En noviembre de 1964, Di Benedetto viajó como enviado especial a cubrir la llegada al poder del general René Barrientos, luego de un golpe de estado en Bolivia. En esas entrevistas y crónicas se evidencia la calidad periodística de Di Benedetto: por su valor documental, por su aguda mirada de la realidad que le tocaba cubrir, y por el valor de su prosa periodística. Narrados en primera persona, los artículos dejan ver a un periodista seguro, que se mueve firme en el terreno que le toca atravesar.

También por esos días describió escenarios, reprodujo diálogos, que quedaron perpetuados en las páginas del diario La Prensa. Situaciones variadas que sucedían en Bolivia y que a diario se publicaron en la sección de noticias internacionales.

Ya con una abierta fusión entre periodismo y literatura, en «Silencio y ternura»13, para Clarín, Di Benedetto abordó el texto periodístico desde una perspectiva literaria. La nota hizo eje en la vida de Antuco, un niño peruano, y su madre, Martiria, que emigraron del campo a la ciudad luego de la muerte de su padre. Una situación que, pese a las grandes diferencias generales, el escritor ya había vivido.

Allí, Di Benedetto recurrió a la construcción de escenas, a la reproducción de diálogos y a la profundización en el armado de personajes. Periodismo narrativo en estado puro. La justa aplicación de lo definido por Tom Wolfe en esos años: punto de vista en tercera persona, construcción escena por escena, diálogo realista, descripción significativa, esas eran las características que el escritor norteamericano proponía como parte del ADN de eso que comenzaban a llamar «nuevo periodismo».

La prosa impecable del Di Benedetto periodista se fundía con su ética formada bajo el concepto liberal del periodismo que utiliza la libertad de expresión como punta de lanza, pero que se aleja de posiciones expresamente partidarias.

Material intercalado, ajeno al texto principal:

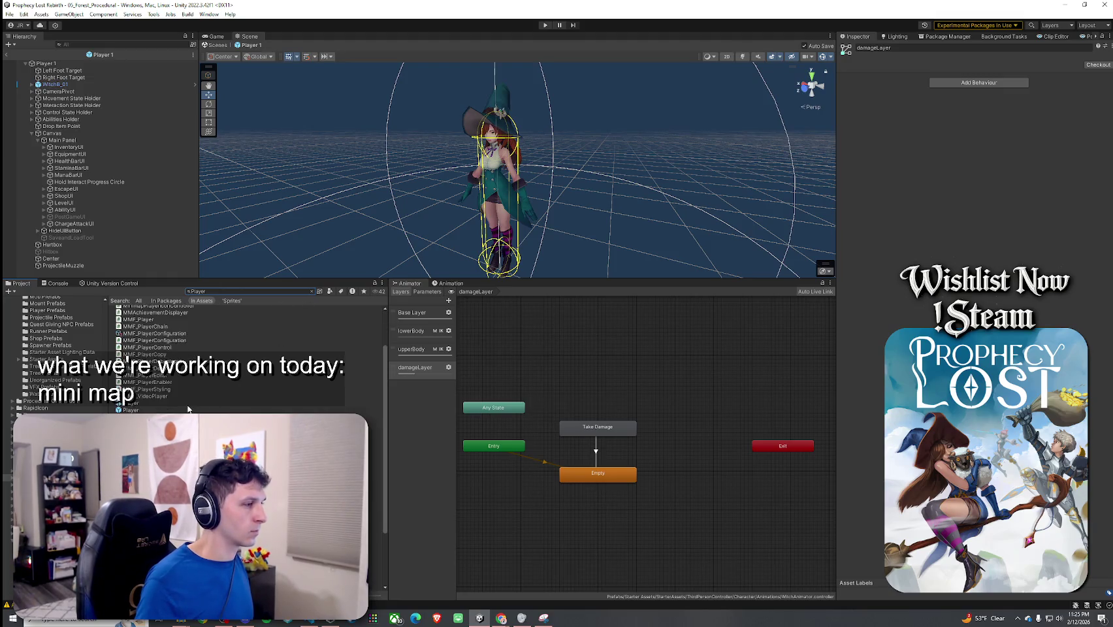
Reopen the Player 1 prefab from a 'Player 1' project search.
double_click(185, 411)
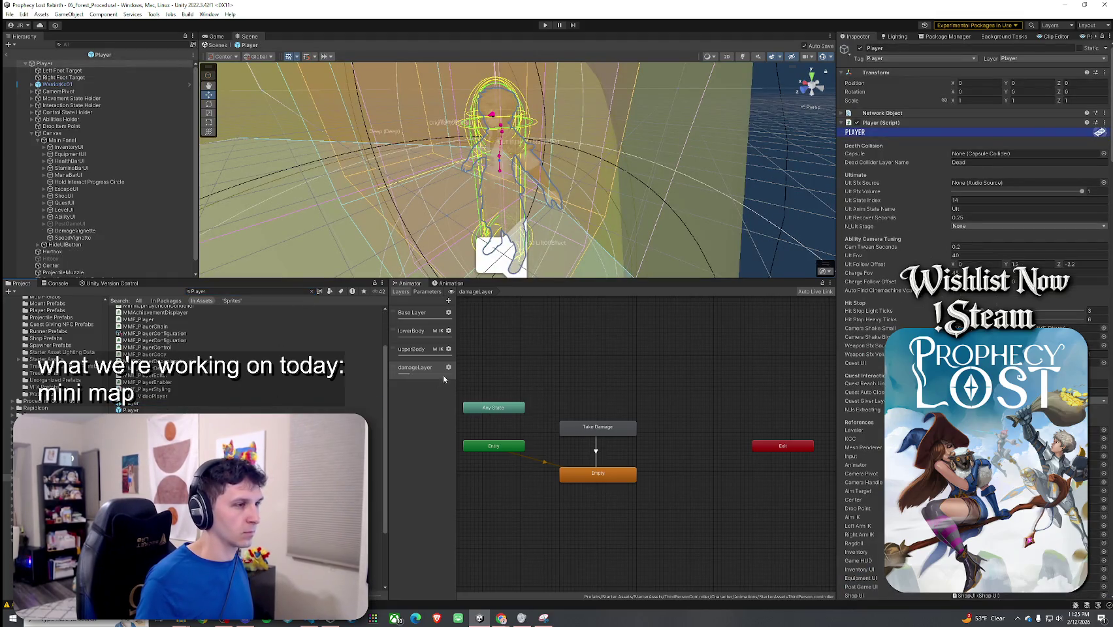
left_click(231, 293)
type("Player 1")
double_click(232, 309)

En una época de fuerte politización de los intelectuales, la de Antonio Di Benedetto fue una postura alternativa. Lejos de la militancia, pero con un fuerte compromiso por la libertad de expresión y por la denuncia de los «excesos» de poder Antonio Di Benedetto pasó a ser una más de las víctimas en ese mar de absurdo que lo inundó todo en la década del 70, cuando el poder represivo estuvo en manos de la Triple A, de la organización paramilitar de Mendoza llamada Comando Anticomunista de Mendoza y, del gobierno militar que asumió luego del Golpe de Estado. Frente a otros escritores-periodistas, también víctimas de la represión durante la última dictadura militar, Di Benedetto se presentó desde el no-lugar en la participación política. Lejano ya de su cercanía con el socialismo de Alfredo Palacios, que lo cautivó en su juventud, el periodista y escritor fue, sobre todo, un existencialista. Su existencialismo, sin embargo, se revelaba contra los poderes, desafiaba -o ignoraba- la censura, y hacía explotar la noticia ante los ojos de quienes intentaban ocultarla.

No se ubicó en el lugar de periodista militante y estuvo lejos del compromiso asumido por otros, como Rodolfo Walsh y Francisco Urondo. Sin embargo, desde su posición cumplió con su objetivo de perro guardián, de vigía en medio de las mentiras que forja el poder. Lo demostró a través una sistemática publicación de los crímenes producidos por las agrupaciones parapoliciales durante los primeros años de su accionar. El suyo fue un periodismo firme en épocas donde los hacedores de palabras eran, para el poder, más amenazantes que un arma.